**BRIEF**: Can you write out the text read from every row below word for word, leaving the pictures out of your answer?

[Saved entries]
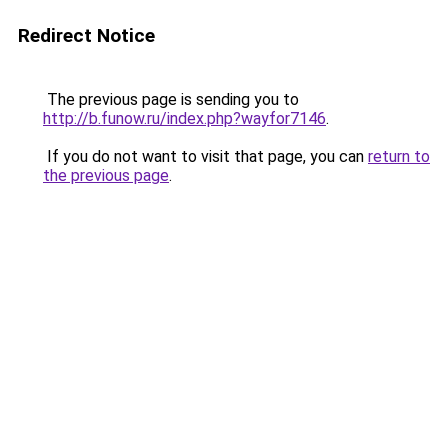
Redirect Notice
The previous page is sending you to
http://b.funow.ru/index.php?wayfor7146
.
If you do not want to visit that page, you can
return to
the previous page
.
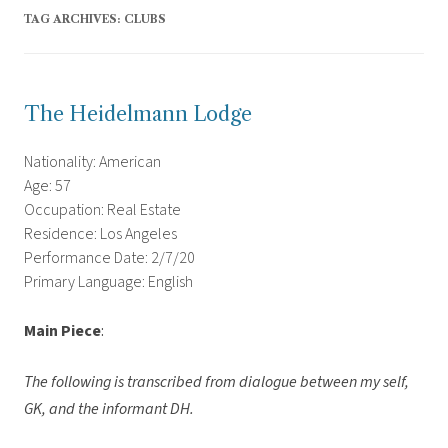
TAG ARCHIVES:
CLUBS
The Heidelmann Lodge
Nationality: American
Age: 57
Occupation: Real Estate
Residence: Los Angeles
Performance Date: 2/7/20
Primary Language: English
Main Piece
:
The following is transcribed from dialogue between my self,
GK, and the informant DH.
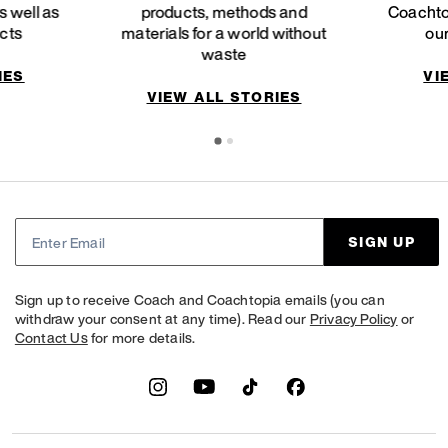
 well as
products, methods and
Coachto
ucts
materials for a world without
our
waste
IES
VI
VIEW ALL STORIES
SIGN UP
Sign up to receive Coach and Coachtopia emails (you can
withdraw your consent at any time). Read our
Privacy Policy
or
Contact Us
for more details.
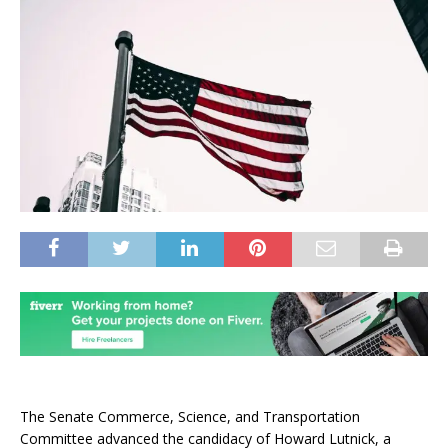
The Senate Commerce, Science, and Transportation
Committee advanced the candidacy of Howard Lutnick, a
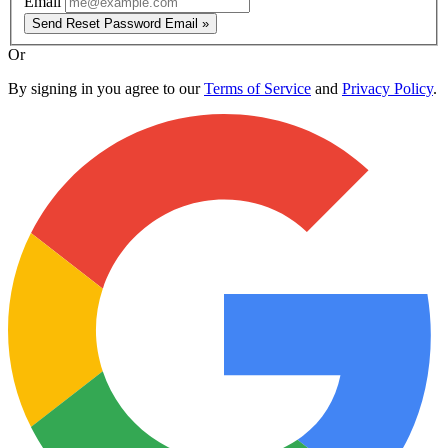
Email
Send Reset Password Email »
Or
By signing in you agree to our
Terms of Service
and
Privacy Policy
.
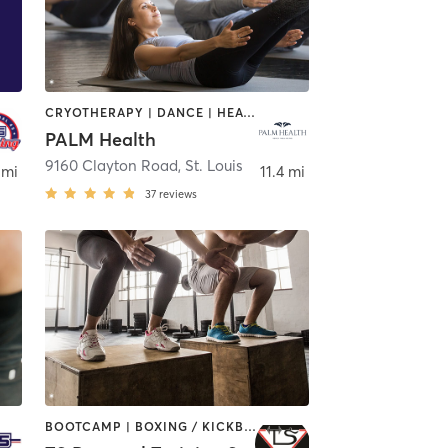
CRYOTHERAPY | DANCE | HEATED THERAPY | INTERVAL TRAINING | MEDITATION | OTHER | PILATES | WEIGHT TRAINING | YOGA
PALM Health
9160 Clayton Road
,
St. Louis
 mi
11.4 mi
37
reviews
BOOTCAMP | BOXING / KICKBOXING | INTERVAL TRAINING | MARTIAL ARTS | STRENGTH TRAINING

**TASK RESPONSE**:
Redirect Notice
The previous page is sending you to
http://b.funow.ru/index.php?wayfor7146
.
If you do not want to visit that page, you can
return to
the previous page
.
TAG ARCHIVES:
CLUBS
The Heidelmann Lodge
Nationality: American
Age: 57
Occupation: Real Estate
Residence: Los Angeles
Performance Date: 2/7/20
Primary Language: English
Main Piece
:
The following is transcribed from dialogue between my self,
GK, and the informant DH.
 well as
products, methods and
Coachto
ucts
materials for a world without
our
waste
IES
VI
VIEW ALL STORIES
SIGN UP
Sign up to receive Coach and Coachtopia emails (you can
withdraw your consent at any time). Read our
Privacy Policy
or
Contact Us
for more details.
The Senate Commerce, Science, and Transportation
Committee advanced the candidacy of Howard Lutnick, a
Email
Send Reset Password Email »
Or
By signing in you agree to our
Terms of Service
and
Privacy Policy
.
CRYOTHERAPY | DANCE | HEATED THERAPY | INTERVAL TRAINING | MEDITATION | OTHER | PILATES | WEIGHT TRAINING | YOGA
PALM Health
9160 Clayton Road
,
St. Louis
 mi
11.4 mi
37
reviews
BOOTCAMP | BOXING / KICKBOXING | INTERVAL TRAINING | MARTIAL ARTS | STRENGTH TRAINING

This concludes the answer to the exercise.